The results showed that about half of the proteins the Rapa Nui people were consuming came from marine sources, which means they were fishing more consistently for a longer period than they were given credit for. At the same time, the food they were cultivating on land was more productive than previously thought, with the environmental analyses showing an understanding of how to improve poor soil fertility.

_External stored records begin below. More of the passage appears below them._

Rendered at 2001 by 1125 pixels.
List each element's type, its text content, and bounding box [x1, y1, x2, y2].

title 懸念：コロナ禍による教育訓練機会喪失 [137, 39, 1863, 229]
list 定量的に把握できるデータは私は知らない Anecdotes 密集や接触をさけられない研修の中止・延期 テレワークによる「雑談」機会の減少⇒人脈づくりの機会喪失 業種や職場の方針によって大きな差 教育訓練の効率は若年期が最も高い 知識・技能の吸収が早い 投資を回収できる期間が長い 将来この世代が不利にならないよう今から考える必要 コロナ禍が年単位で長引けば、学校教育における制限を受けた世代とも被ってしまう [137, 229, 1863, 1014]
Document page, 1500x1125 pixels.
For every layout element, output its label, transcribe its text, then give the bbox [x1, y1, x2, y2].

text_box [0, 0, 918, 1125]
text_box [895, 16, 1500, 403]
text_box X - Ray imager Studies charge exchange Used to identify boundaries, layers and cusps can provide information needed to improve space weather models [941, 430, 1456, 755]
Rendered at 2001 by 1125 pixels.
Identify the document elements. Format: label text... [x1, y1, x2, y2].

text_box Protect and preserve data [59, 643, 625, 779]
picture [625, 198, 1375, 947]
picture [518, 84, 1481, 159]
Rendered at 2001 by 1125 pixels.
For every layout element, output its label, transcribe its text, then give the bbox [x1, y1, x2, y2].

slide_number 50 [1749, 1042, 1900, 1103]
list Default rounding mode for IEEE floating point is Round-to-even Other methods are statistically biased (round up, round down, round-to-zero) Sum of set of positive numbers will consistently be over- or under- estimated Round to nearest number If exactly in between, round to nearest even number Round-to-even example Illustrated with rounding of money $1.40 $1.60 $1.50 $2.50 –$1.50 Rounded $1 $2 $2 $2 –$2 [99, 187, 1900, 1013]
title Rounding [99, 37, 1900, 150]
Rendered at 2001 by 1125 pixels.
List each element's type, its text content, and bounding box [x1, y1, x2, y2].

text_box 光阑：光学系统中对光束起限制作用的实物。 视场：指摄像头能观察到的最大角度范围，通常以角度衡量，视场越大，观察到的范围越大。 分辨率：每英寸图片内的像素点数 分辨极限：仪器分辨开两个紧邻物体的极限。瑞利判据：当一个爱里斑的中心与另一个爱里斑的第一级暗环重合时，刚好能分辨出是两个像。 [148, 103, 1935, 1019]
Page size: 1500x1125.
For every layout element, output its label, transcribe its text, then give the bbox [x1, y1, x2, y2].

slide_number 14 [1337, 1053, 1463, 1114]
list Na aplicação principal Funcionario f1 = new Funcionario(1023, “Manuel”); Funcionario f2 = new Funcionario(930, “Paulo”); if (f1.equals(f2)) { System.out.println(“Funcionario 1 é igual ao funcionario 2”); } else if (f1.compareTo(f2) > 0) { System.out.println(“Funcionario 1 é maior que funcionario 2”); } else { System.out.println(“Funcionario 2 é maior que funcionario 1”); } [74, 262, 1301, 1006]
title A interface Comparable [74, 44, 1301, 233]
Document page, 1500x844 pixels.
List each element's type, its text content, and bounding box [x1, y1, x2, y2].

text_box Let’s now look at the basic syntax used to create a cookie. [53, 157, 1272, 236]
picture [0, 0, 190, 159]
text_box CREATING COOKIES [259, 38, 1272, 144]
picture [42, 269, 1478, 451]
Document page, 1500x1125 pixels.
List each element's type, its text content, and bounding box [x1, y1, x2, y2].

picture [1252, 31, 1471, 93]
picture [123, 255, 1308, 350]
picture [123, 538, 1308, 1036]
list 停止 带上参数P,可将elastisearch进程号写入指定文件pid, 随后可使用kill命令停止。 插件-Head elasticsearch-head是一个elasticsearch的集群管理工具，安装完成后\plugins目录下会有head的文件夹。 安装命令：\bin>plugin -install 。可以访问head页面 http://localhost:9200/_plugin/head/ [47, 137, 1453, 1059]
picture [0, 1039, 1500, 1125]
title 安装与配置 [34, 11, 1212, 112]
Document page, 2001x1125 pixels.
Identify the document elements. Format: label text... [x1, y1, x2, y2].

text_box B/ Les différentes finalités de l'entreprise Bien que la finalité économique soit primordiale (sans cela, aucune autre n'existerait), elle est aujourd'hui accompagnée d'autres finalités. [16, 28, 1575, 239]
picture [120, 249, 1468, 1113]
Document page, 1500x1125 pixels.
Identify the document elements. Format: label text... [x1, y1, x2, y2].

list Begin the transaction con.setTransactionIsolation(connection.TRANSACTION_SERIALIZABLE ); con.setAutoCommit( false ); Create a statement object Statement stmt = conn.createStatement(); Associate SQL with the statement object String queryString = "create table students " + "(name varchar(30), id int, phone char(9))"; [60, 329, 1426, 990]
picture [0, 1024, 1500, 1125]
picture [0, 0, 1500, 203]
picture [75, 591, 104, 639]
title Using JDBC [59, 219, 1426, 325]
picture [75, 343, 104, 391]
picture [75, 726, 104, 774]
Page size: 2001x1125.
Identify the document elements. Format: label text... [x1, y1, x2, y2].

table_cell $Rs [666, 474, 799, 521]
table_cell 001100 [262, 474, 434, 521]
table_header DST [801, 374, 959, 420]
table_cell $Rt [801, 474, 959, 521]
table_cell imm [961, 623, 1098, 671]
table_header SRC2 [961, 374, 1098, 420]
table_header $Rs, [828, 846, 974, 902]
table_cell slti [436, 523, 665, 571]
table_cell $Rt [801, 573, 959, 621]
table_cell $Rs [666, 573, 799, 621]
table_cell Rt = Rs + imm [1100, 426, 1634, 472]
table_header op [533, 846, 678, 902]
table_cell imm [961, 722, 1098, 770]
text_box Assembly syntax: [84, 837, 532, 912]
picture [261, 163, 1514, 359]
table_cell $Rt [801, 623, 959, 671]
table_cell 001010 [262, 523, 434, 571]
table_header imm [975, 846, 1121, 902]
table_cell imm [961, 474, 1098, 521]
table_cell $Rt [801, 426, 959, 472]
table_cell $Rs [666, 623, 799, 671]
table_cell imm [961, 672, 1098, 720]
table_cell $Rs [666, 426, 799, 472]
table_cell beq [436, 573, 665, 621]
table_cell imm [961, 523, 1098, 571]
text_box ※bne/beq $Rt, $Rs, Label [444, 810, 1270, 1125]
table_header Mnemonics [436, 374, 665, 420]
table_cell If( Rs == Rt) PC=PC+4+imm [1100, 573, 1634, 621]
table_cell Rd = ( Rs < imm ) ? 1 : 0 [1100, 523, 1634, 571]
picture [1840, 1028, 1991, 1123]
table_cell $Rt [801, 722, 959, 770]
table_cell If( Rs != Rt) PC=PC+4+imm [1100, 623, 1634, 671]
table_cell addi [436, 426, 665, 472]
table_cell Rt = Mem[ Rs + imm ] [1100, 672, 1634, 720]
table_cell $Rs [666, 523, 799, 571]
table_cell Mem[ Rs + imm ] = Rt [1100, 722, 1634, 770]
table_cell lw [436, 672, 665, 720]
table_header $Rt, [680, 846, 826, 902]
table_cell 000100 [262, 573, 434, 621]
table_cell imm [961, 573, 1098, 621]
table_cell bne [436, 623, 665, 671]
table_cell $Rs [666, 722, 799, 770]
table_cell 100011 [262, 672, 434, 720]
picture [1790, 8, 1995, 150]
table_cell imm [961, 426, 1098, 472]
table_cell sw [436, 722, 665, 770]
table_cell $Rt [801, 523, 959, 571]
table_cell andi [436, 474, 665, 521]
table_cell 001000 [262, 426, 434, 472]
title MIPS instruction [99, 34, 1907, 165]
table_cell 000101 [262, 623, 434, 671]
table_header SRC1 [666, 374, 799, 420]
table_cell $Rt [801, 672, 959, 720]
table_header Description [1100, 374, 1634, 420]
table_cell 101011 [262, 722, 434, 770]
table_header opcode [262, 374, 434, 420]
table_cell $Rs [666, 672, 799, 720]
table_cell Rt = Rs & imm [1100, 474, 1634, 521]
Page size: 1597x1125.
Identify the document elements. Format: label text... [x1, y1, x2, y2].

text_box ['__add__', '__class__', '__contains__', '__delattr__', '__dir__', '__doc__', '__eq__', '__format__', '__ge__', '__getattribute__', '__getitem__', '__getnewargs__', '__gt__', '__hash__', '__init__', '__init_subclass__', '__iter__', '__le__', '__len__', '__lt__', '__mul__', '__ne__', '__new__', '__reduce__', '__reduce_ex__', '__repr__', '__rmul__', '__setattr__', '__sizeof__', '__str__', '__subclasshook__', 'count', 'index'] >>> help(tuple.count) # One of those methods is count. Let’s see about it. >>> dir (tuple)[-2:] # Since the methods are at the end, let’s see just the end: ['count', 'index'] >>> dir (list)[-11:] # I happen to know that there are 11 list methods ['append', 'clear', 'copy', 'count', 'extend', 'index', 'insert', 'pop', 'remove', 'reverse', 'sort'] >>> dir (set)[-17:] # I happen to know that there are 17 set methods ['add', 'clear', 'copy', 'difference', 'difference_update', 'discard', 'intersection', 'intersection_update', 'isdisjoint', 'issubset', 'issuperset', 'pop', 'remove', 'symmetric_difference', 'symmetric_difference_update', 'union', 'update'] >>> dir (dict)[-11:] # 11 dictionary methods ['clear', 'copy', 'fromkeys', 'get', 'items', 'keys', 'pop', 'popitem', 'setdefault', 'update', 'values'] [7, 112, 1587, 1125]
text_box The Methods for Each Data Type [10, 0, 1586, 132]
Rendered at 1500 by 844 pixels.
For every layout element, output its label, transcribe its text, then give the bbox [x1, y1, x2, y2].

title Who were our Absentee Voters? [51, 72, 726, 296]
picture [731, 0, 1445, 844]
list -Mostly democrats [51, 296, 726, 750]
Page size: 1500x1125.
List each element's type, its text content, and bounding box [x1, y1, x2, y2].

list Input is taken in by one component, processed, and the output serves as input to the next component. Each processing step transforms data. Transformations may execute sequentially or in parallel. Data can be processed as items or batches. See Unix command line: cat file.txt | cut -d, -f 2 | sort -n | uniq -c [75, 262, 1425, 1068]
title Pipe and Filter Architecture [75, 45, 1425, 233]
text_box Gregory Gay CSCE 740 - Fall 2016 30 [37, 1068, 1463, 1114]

“We found that there’s a fairly significant marine diet, over time, throughout history and that people were eating marine resources, and it wasn’t as though they only had food from terrestrial resources,” says Lipo. “We also learned that what they did get from terrestrial resources came from very modified soils, that they were enriching the soils in order to grow the crops. That supports the argument we’ve made in our previous work, that these people came up with an ingenious strategy in enriching the soils by adding bedrock to the surface and inside the soil to create, essentially, fertilizer to support their populations, and that forest loss really isn’t a catastrophe as previously described.”

Although the story of the Rapa Nui’s self-destruction serves as a good fable to teach environmental awareness and responsibility, the Binghamton team concludes that it’s not that simple. The history of Easter Island is more nuanced, and the ancient people shouldn’t be written off as reckless and careless.